━━━━━ INPUT DATA ━━━━━

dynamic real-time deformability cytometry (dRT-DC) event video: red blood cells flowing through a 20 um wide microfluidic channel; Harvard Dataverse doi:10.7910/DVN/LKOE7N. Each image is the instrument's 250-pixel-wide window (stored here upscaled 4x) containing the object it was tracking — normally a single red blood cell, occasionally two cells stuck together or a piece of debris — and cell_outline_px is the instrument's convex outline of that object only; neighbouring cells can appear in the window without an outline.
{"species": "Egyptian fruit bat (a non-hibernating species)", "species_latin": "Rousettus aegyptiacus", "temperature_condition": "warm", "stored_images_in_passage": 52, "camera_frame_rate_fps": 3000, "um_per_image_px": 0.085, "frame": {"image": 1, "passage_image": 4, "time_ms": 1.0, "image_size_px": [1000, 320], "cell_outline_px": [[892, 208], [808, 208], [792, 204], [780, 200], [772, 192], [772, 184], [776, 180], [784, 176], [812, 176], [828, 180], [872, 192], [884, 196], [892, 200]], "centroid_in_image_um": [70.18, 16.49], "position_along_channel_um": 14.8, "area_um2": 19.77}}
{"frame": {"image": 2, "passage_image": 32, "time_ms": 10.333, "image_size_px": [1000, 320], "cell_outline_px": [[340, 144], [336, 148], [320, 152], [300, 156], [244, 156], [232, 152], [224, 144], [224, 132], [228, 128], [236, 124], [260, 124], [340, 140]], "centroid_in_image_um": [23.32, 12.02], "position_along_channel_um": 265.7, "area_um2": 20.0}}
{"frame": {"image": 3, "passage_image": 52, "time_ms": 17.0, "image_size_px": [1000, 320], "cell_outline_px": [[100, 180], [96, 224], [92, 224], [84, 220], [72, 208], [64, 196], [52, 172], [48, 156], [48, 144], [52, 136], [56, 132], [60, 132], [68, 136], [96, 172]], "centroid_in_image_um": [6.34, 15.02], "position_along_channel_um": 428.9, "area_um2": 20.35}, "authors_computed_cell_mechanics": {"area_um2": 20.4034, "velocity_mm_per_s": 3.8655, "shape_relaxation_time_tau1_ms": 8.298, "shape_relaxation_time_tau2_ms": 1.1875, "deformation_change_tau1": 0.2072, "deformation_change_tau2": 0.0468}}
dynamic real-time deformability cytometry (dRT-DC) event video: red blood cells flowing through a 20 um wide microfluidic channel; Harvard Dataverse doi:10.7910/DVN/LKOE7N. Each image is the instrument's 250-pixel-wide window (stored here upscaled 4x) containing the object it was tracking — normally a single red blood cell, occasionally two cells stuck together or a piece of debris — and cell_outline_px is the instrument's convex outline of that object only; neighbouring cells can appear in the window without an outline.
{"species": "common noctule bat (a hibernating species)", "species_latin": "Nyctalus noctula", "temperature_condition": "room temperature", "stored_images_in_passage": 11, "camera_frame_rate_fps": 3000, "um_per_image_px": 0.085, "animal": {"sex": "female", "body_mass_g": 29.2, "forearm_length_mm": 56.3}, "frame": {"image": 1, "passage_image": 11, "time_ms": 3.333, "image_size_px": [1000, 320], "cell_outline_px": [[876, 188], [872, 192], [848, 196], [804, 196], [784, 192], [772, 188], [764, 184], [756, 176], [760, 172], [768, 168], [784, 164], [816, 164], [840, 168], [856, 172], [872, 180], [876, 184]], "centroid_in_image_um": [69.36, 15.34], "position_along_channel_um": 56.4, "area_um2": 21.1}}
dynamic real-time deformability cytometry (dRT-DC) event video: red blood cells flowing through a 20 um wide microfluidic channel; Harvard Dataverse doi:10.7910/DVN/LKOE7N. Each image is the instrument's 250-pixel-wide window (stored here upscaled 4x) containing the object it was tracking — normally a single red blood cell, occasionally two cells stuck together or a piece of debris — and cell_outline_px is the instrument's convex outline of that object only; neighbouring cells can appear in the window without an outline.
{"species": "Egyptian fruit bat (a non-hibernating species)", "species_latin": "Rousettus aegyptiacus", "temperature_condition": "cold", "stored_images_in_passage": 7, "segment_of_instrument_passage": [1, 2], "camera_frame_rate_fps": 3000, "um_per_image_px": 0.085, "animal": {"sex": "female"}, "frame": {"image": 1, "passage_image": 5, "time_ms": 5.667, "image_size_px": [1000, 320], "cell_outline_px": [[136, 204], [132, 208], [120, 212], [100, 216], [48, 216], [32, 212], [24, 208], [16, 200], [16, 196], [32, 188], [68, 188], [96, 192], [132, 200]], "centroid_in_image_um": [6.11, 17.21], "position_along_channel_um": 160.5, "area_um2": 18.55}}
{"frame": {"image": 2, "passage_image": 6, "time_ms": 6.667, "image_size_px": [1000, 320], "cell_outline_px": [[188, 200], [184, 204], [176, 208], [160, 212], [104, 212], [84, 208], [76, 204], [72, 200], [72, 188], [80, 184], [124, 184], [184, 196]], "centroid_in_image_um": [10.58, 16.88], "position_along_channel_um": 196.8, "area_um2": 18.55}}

━━━━━

The records above should be repeated in full, exactly as given.

dynamic real-time deformability cytometry (dRT-DC) event video: red blood cells flowing through a 20 um wide microfluidic channel; Harvard Dataverse doi:10.7910/DVN/LKOE7N. Each image is the instrument's 250-pixel-wide window (stored here upscaled 4x) containing the object it was tracking — normally a single red blood cell, occasionally two cells stuck together or a piece of debris — and cell_outline_px is the instrument's convex outline of that object only; neighbouring cells can appear in the window without an outline.
{"species": "Egyptian fruit bat (a non-hibernating species)", "species_latin": "Rousettus aegyptiacus", "temperature_condition": "warm", "stored_images_in_passage": 52, "camera_frame_rate_fps": 3000, "um_per_image_px": 0.085, "frame": {"image": 1, "passage_image": 4, "time_ms": 1.0, "image_size_px": [1000, 320], "cell_outline_px": [[892, 208], [808, 208], [792, 204], [780, 200], [772, 192], [772, 184], [776, 180], [784, 176], [812, 176], [828, 180], [872, 192], [884, 196], [892, 200]], "centroid_in_image_um": [70.18, 16.49], "position_along_channel_um": 14.8, "area_um2": 19.77}}
{"frame": {"image": 2, "passage_image": 32, "time_ms": 10.333, "image_size_px": [1000, 320], "cell_outline_px": [[340, 144], [336, 148], [320, 152], [300, 156], [244, 156], [232, 152], [224, 144], [224, 132], [228, 128], [236, 124], [260, 124], [340, 140]], "centroid_in_image_um": [23.32, 12.02], "position_along_channel_um": 265.7, "area_um2": 20.0}}
{"frame": {"image": 3, "passage_image": 52, "time_ms": 17.0, "image_size_px": [1000, 320], "cell_outline_px": [[100, 180], [96, 224], [92, 224], [84, 220], [72, 208], [64, 196], [52, 172], [48, 156], [48, 144], [52, 136], [56, 132], [60, 132], [68, 136], [96, 172]], "centroid_in_image_um": [6.34, 15.02], "position_along_channel_um": 428.9, "area_um2": 20.35}, "authors_computed_cell_mechanics": {"area_um2": 20.4034, "velocity_mm_per_s": 3.8655, "shape_relaxation_time_tau1_ms": 8.298, "shape_relaxation_time_tau2_ms": 1.1875, "deformation_change_tau1": 0.2072, "deformation_change_tau2": 0.0468}}
dynamic real-time deformability cytometry (dRT-DC) event video: red blood cells flowing through a 20 um wide microfluidic channel; Harvard Dataverse doi:10.7910/DVN/LKOE7N. Each image is the instrument's 250-pixel-wide window (stored here upscaled 4x) containing the object it was tracking — normally a single red blood cell, occasionally two cells stuck together or a piece of debris — and cell_outline_px is the instrument's convex outline of that object only; neighbouring cells can appear in the window without an outline.
{"species": "common noctule bat (a hibernating species)", "species_latin": "Nyctalus noctula", "temperature_condition": "room temperature", "stored_images_in_passage": 11, "camera_frame_rate_fps": 3000, "um_per_image_px": 0.085, "animal": {"sex": "female", "body_mass_g": 29.2, "forearm_length_mm": 56.3}, "frame": {"image": 1, "passage_image": 11, "time_ms": 3.333, "image_size_px": [1000, 320], "cell_outline_px": [[876, 188], [872, 192], [848, 196], [804, 196], [784, 192], [772, 188], [764, 184], [756, 176], [760, 172], [768, 168], [784, 164], [816, 164], [840, 168], [856, 172], [872, 180], [876, 184]], "centroid_in_image_um": [69.36, 15.34], "position_along_channel_um": 56.4, "area_um2": 21.1}}
dynamic real-time deformability cytometry (dRT-DC) event video: red blood cells flowing through a 20 um wide microfluidic channel; Harvard Dataverse doi:10.7910/DVN/LKOE7N. Each image is the instrument's 250-pixel-wide window (stored here upscaled 4x) containing the object it was tracking — normally a single red blood cell, occasionally two cells stuck together or a piece of debris — and cell_outline_px is the instrument's convex outline of that object only; neighbouring cells can appear in the window without an outline.
{"species": "Egyptian fruit bat (a non-hibernating species)", "species_latin": "Rousettus aegyptiacus", "temperature_condition": "cold", "stored_images_in_passage": 7, "segment_of_instrument_passage": [1, 2], "camera_frame_rate_fps": 3000, "um_per_image_px": 0.085, "animal": {"sex": "female"}, "frame": {"image": 1, "passage_image": 5, "time_ms": 5.667, "image_size_px": [1000, 320], "cell_outline_px": [[136, 204], [132, 208], [120, 212], [100, 216], [48, 216], [32, 212], [24, 208], [16, 200], [16, 196], [32, 188], [68, 188], [96, 192], [132, 200]], "centroid_in_image_um": [6.11, 17.21], "position_along_channel_um": 160.5, "area_um2": 18.55}}
{"frame": {"image": 2, "passage_image": 6, "time_ms": 6.667, "image_size_px": [1000, 320], "cell_outline_px": [[188, 200], [184, 204], [176, 208], [160, 212], [104, 212], [84, 208], [76, 204], [72, 200], [72, 188], [80, 184], [124, 184], [184, 196]], "centroid_in_image_um": [10.58, 16.88], "position_along_channel_um": 196.8, "area_um2": 18.55}}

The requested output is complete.